6. Machine Learning Engineer: The primary task of a Machine Learning engineer is to create a data funnels and provide a software solution. Along with this, they are also responsible for exploring and applying suitable machine learning algorithms and tools. By learning and transforming Data Science prototypes, and picking appropriate datasets and representation techniques, they also design machine learning systems from the beginning. A machine learning engineer carries out a statistical study of the systems via frequent tests and experiments, and according to the test outcomes, they modify their operations.

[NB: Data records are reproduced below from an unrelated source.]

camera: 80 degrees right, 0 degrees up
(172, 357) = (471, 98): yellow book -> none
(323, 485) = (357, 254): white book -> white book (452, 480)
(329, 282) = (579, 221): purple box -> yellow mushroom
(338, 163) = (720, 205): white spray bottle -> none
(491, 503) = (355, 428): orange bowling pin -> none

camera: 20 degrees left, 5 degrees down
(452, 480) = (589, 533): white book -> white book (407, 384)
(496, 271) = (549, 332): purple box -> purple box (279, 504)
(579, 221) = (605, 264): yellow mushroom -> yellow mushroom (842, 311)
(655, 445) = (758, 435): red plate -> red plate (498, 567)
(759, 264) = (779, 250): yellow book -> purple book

A machine learning engineer can get an average salary of $139,840. They can easily get an excellent job in the top companies such as Apple, Expedia, Tinder.

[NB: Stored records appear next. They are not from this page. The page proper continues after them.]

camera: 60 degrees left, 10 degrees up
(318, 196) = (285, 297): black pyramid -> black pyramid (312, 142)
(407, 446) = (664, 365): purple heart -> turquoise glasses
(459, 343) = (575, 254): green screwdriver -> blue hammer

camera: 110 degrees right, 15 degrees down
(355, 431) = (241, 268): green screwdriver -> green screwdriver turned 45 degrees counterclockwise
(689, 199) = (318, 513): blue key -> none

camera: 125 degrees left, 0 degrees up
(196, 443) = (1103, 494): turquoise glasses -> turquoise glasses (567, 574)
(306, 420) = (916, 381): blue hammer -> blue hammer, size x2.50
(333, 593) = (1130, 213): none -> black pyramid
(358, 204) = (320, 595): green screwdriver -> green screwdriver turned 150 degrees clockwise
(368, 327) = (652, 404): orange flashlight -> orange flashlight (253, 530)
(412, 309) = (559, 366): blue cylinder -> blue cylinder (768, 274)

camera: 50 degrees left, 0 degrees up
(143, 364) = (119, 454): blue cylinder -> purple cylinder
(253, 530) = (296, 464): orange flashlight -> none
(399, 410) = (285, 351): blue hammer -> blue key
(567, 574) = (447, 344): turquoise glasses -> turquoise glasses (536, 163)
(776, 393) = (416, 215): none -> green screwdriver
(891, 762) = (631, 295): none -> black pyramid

7. Enterprise architect: An enterprise architect is responsible for managing the creation, improvement, preservation, and management of IT architecture models, and IT support system, including their lower level components by working thoroughly with stakeholders, subject matter experts, and management. In order to generate an IT system architecture that supports organization, they also assess a company’s business planning prudently. The average salary of an Enterprise architect is $161,272. They can get a job in the top companies such as Cisco, Microsoft, Boeing, etc.
8. Data Architect: Well, Data architect is another career option in the Data Science field. They are answerable for the advancement of data solutions for multi-platform presentation and design analytics applications. They confirm agreement with company policies and external rules, maintaining the integrity and security of the company database by investigating database application approaches carefully. The average salary of a Data Architect is $137,630.
9. Application Architect: An application architect is responsible for following the behavior of an application utilized within a business and their interaction with each other and with other operators. The average salary of an application architect is $134,520. The top companies in which application architect can get a job is UPS, Dow Jones, Oracle, etc.
10. Infrastructure Architect: This is again a promising job role in the data science field. They are responsible for supervising all business systems whether they are functioning correctly or not and also support the development of innovative skills and system requirements. The average salary for an infrastructure architect is $126,353. The notable firms are Abbott Labs, Hewlett-Packard, Dell, etc. which has job options for the infrastructure architect.
Conclusion: It is expected that few data science task will be automated in the upcoming years, but the data science professionals are always required who comprehend a business need and can develop and implement a data-oriented solution. Data Science professionals are needed in almost every field. Today, most of the businesses and government divisions depend on big data to become successful and support their customers. Data Science careers are in great demand and this trend will continue in the future as well.